▸ Supplied material:

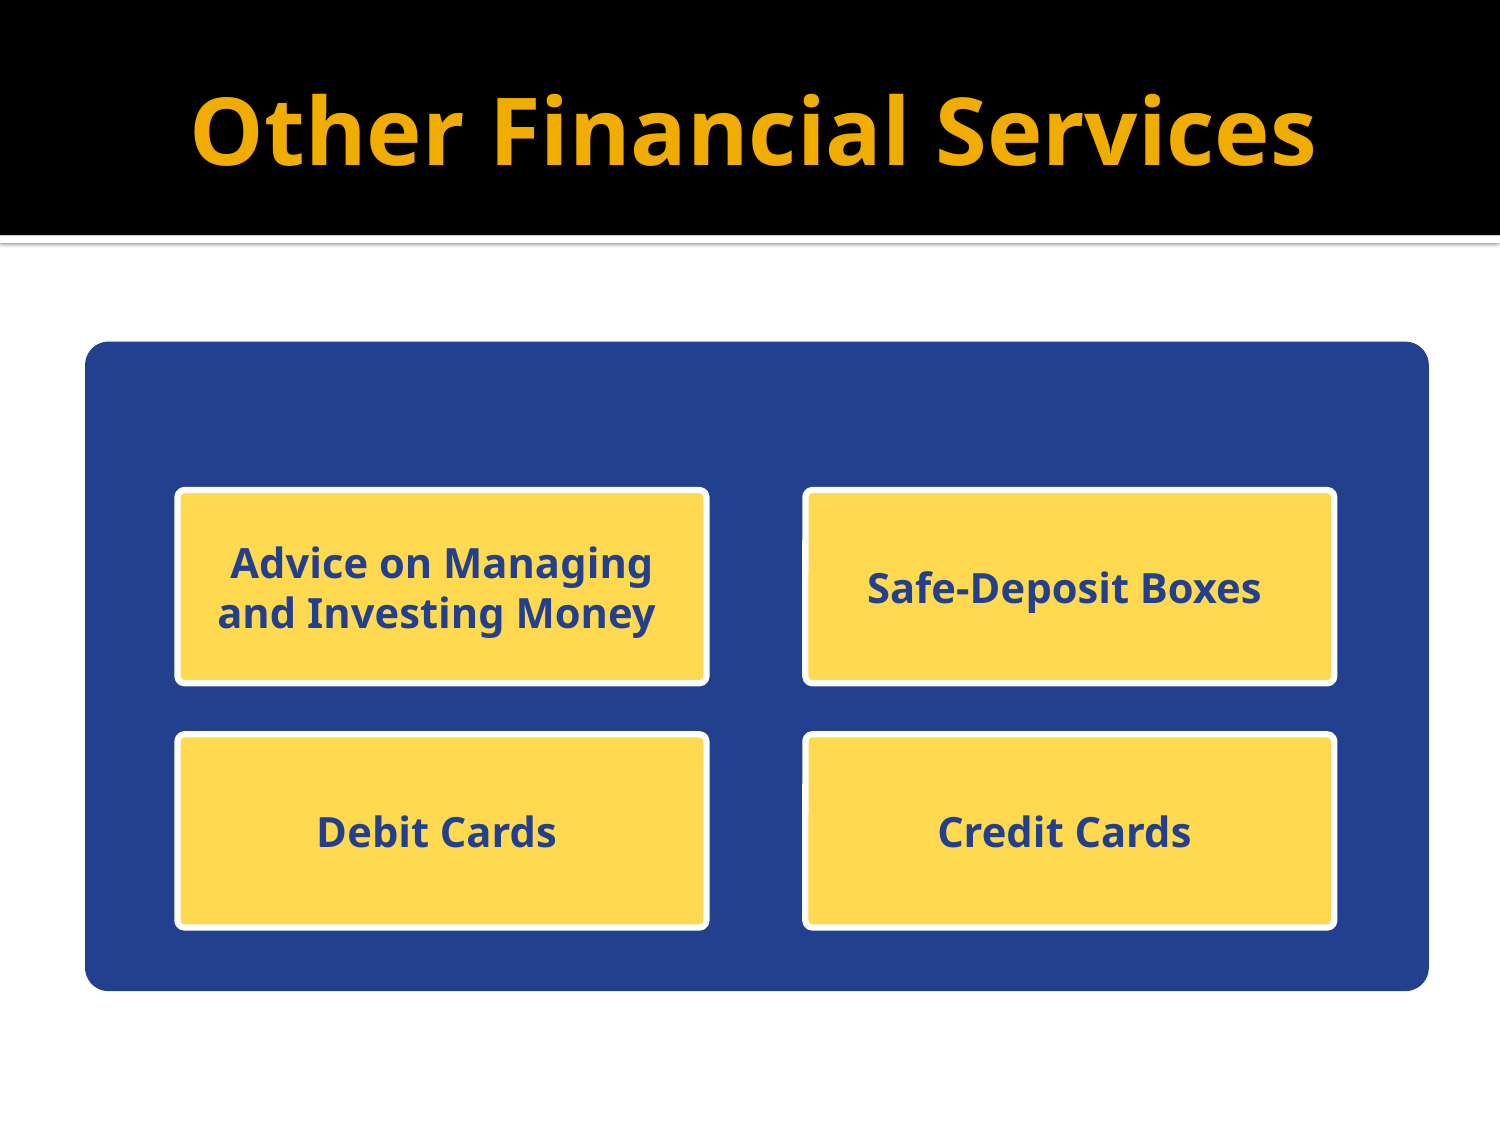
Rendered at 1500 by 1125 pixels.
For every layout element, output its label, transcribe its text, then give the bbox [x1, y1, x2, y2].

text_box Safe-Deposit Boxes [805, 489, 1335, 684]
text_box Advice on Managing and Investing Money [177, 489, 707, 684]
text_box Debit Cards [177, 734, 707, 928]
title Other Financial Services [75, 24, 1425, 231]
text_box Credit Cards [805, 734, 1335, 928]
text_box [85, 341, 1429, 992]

▸ Aim of the exercise:
Every record above should be duplicated precisely, with the images removed.

▸ Exercise output:
Rendered at 1500 by 1125 pixels.
For every layout element, output its label, transcribe its text, then give the bbox [x1, y1, x2, y2].

text_box Safe-Deposit Boxes [805, 489, 1335, 684]
text_box Advice on Managing and Investing Money [177, 489, 707, 684]
text_box Debit Cards [177, 734, 707, 928]
title Other Financial Services [75, 24, 1425, 231]
text_box Credit Cards [805, 734, 1335, 928]
text_box [85, 341, 1429, 992]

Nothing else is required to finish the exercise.